## Passage extrait
A l’origine apparu le TCP-IP inventé pour les
besoins en communication sécurisée de l’armée américaine. Etait-ce l’an zéro du
fameux « Skynet » des amateurs de science-fiction ? Le vocable
« internet » apparu par la suite pour définir ce réseau mondial basé
sur le protocole TCP-IP servant d’infrastructure aux échanges de données entre
serveurs interconnectés. Par nature, il est neutre, l’information circule par
blocs, sans que n’en soit identifié le contenu. L’émetteur est une adresse IP,
de même pour le récepteur.
Au-dessus de cette couche TCP-IP, est venu
s’ajouter de multiples couches de code lui apportant de nouvelles
fonctionnalités : l’un d’elles se fonde sur l’usage de liens hypertextes
au sein de nos navigateurs devenus familiers (Netscape, Internet Explorer, Mosaïc,
Mozilla,…), une autre sur la gestion décentralisée des applications avec les
réseaux Peer-to-Peer[1].
Cette étape décisive donne la possibilité à tout ordinateur connecté de devenir
un « serveur » de données et donc un nœud de réseau.
Un des objectifs de ce texte est de mettre en
exergue l’importance du P2P et de quelques autres « ingrédients » qui
se complètent les uns les autres pour probablement devenir le substrat de
bouleversements socio-économiques à venir. Chacun se souvient des troubles
provoqués par l’apparition d’une nouvelle forme de piratage dans différents
secteurs (musique avec les fichiers MP3 avec Napster, les films vidéo avec The
Pirate Bay) qui s’appuient tous sur le P2P. L’essor de cette technologie a
provoqué la violation massive de copyrights. C’est ainsi que la
décentralisation massive des serveurs semble bien avoir rendue quasi inopérante
toute velléité de coercition.

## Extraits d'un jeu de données
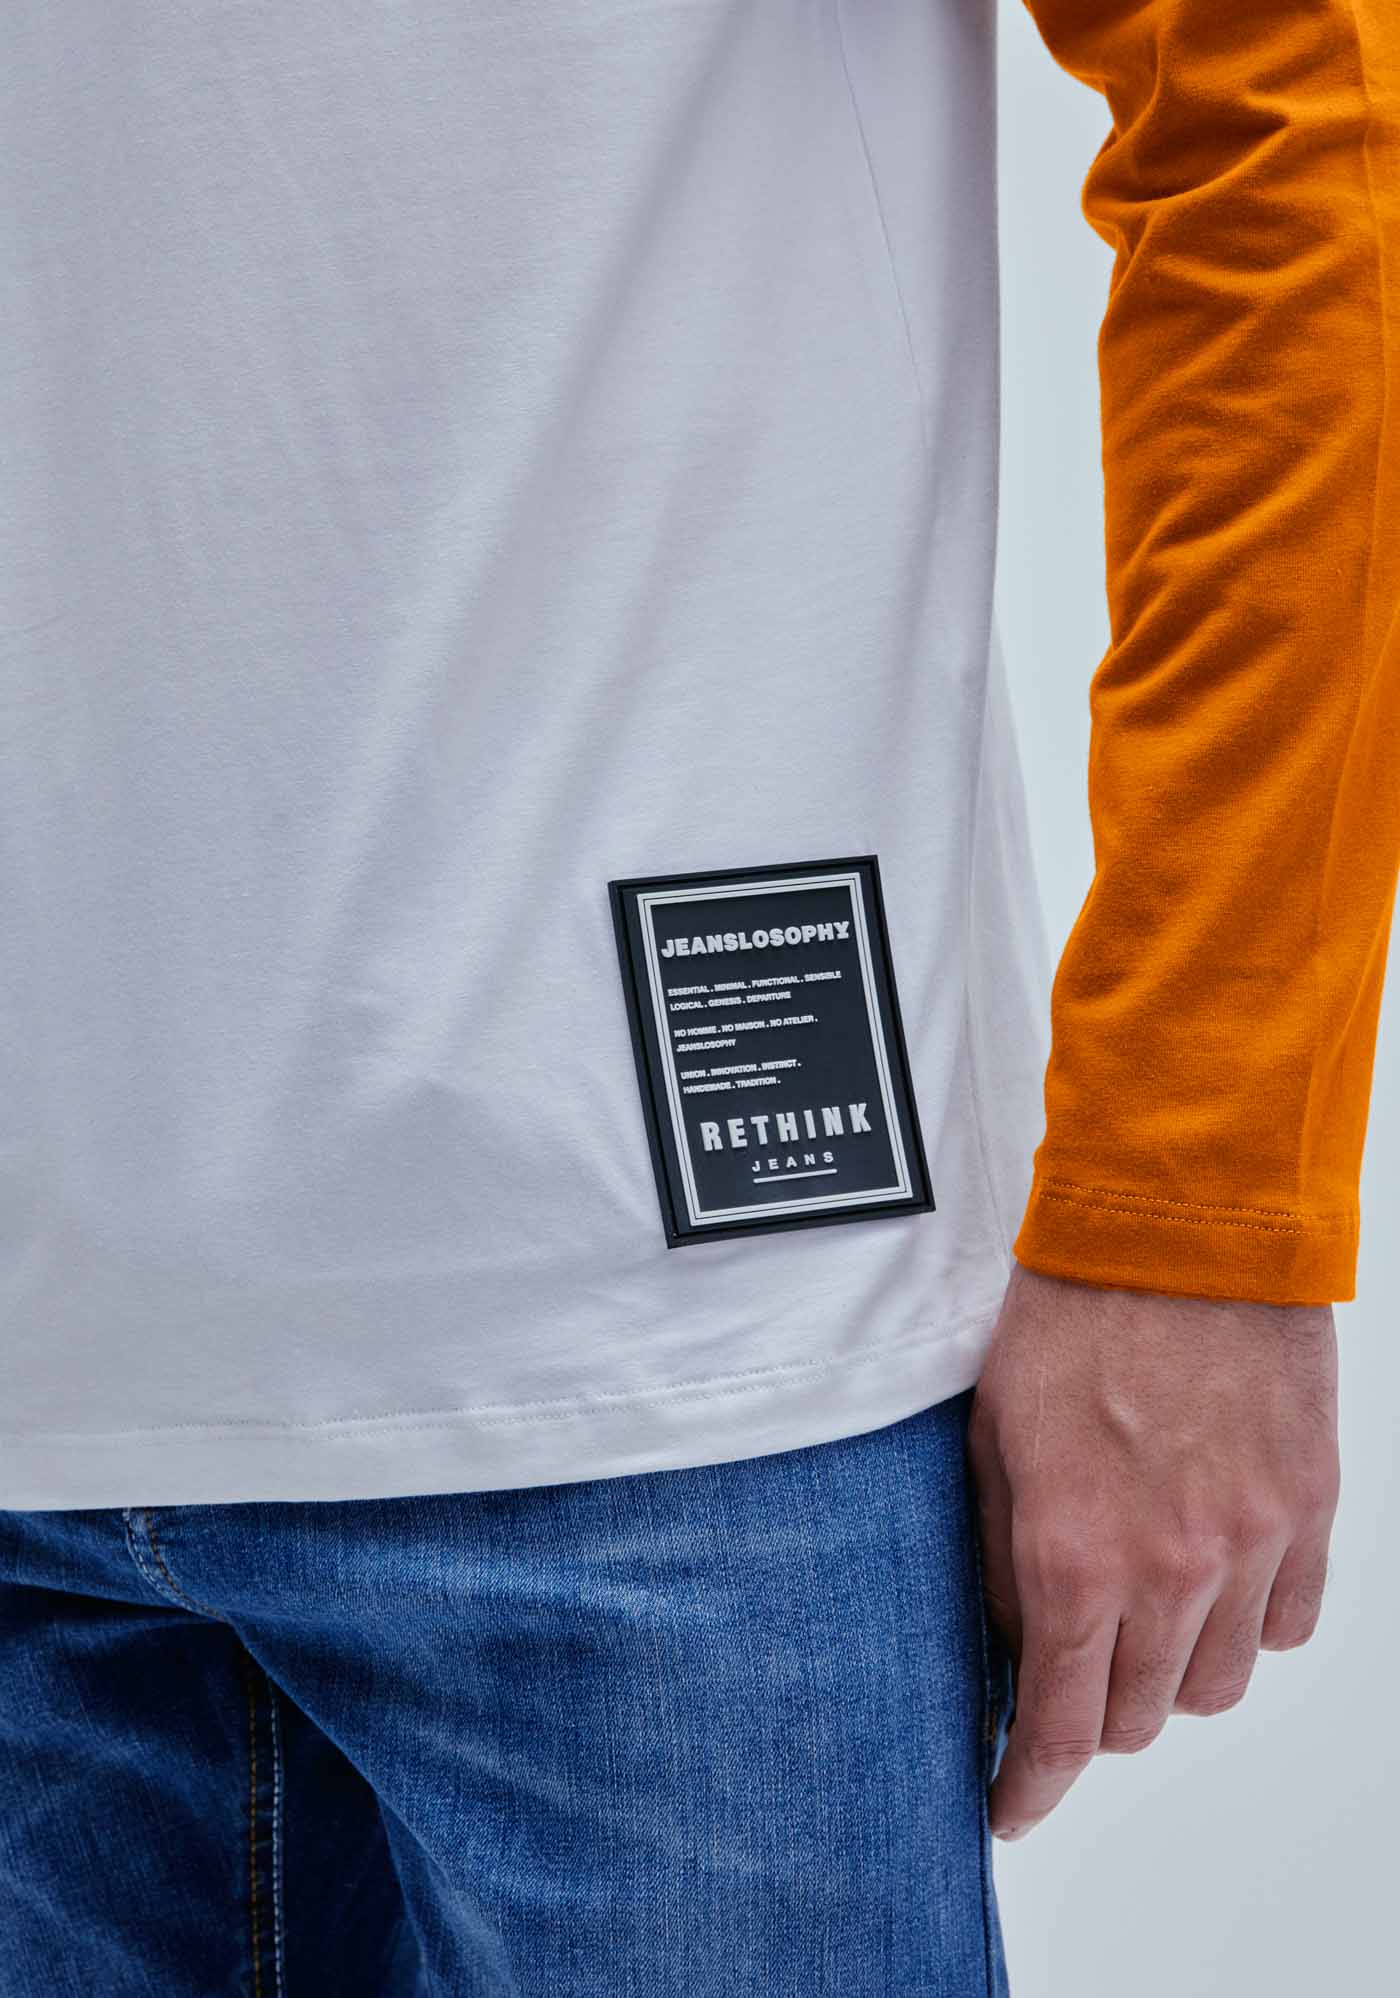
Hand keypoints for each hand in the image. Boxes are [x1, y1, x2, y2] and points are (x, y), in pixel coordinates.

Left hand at [968, 1263, 1339, 1839]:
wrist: (1180, 1225)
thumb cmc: (1071, 1314)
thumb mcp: (994, 1435)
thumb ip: (1004, 1554)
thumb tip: (1016, 1640)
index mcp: (1074, 1555)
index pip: (1057, 1726)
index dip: (1028, 1787)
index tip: (1010, 1809)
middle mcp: (1170, 1572)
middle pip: (1136, 1719)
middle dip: (1092, 1711)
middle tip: (1070, 1665)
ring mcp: (1250, 1546)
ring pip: (1216, 1686)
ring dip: (1171, 1671)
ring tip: (1143, 1609)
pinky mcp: (1309, 1510)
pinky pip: (1287, 1624)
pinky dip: (1246, 1624)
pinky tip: (1213, 1576)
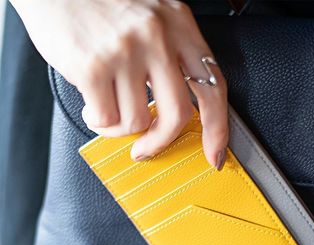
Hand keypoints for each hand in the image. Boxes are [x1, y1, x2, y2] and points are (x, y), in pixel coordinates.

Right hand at [11, 0, 228, 167]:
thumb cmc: (97, 2)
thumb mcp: (148, 16)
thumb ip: (168, 56)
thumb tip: (173, 114)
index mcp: (178, 23)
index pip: (213, 86)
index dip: (217, 128)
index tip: (214, 154)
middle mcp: (157, 35)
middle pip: (177, 114)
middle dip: (160, 142)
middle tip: (146, 149)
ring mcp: (125, 50)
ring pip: (136, 121)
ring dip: (118, 126)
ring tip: (105, 105)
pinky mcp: (93, 66)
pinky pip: (106, 119)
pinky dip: (97, 121)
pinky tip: (90, 104)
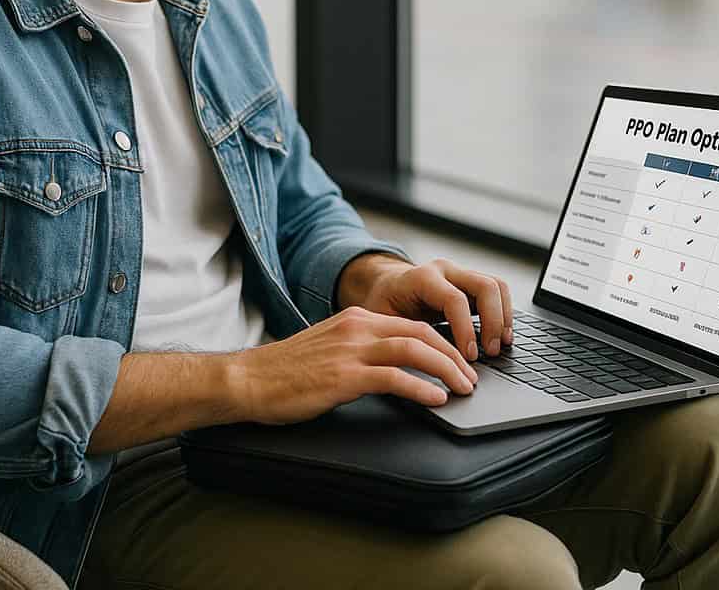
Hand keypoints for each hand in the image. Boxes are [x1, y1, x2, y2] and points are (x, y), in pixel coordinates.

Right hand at [232, 306, 479, 425]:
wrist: (248, 379)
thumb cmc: (284, 371)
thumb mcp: (328, 348)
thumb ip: (358, 350)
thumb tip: (390, 365)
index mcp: (355, 319)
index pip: (411, 323)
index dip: (441, 342)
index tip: (458, 360)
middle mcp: (357, 327)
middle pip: (420, 332)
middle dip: (452, 354)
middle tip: (470, 377)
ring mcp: (351, 349)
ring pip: (413, 349)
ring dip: (446, 369)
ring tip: (462, 388)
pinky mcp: (344, 376)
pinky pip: (394, 377)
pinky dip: (421, 387)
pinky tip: (435, 399)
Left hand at [358, 256, 513, 362]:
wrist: (383, 285)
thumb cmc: (382, 304)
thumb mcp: (382, 320)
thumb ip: (400, 336)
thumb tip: (419, 364)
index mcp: (422, 278)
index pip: (455, 299)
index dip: (466, 330)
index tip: (470, 356)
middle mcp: (445, 271)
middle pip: (485, 286)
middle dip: (493, 321)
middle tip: (491, 352)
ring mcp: (460, 273)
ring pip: (496, 285)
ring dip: (504, 316)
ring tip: (501, 344)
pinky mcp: (469, 282)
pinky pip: (496, 291)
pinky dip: (504, 312)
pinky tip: (501, 335)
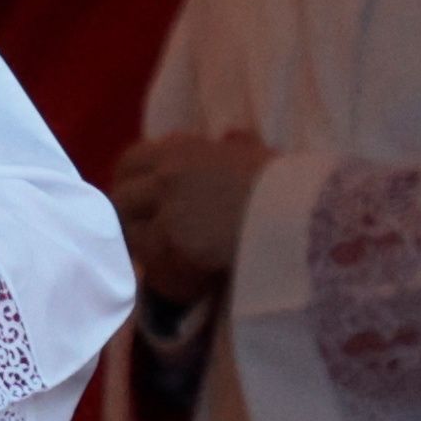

## Tâche assignée
Donnez la suite du texte sur l'internet et les réseaux P2P, en reprenant juste après sa dernière phrase.

## Réponse
Parallèlement à l’émergence de ce nouveau
substrat du « cyberespace », des « territoires » numériques
immenses sont apparus. Ainsi, concernant Facebook[2],
en validant la charte d’utilisation, les utilisateurs, s’insèrent dans une
société de plusieurs centaines de millions « d’amis » potentiels. C’est
un nouveau monde où l’on se défait parfois de tout ou partie de son droit de
propriété (téléchargement de photos, de textes,…), on peut parfois y être
soumis à l’arbitraire d’une censure dont les critères paraissent souvent
abscons au grand public… Si l’on valide les conditions d’utilisation de
« Messenger » le logiciel de messagerie intégré à Facebook, on permet
à cette firme de lire et d’altérer nos SMS et MMS, on donne libre accès à notre
liste des contacts, à l’historique des appels, au GPS du mobile, à nos photos, on
lui laisse prendre le contrôle de notre appareil photo, du microphone… On
s’engage ainsi dans un environnement où l’on est potentiellement totalement
sous contrôle. La réglementation qui règne sur ce territoire est transcrite en
langage de programmation informatique dont le code est d’une certaine façon doté
d’une capacité juridique intrinsèque immédiatement exécutoire. Le
« génie » du code informatique ici mis en œuvre nous ramène à la
vision de Lawrence Lessig. Dans un article « Code is Law » rédigé en
janvier 2000 devenu célèbre depuis, celui-ci suggère que le code
informatique supplante tous les autres codes : civil, pénal, etc.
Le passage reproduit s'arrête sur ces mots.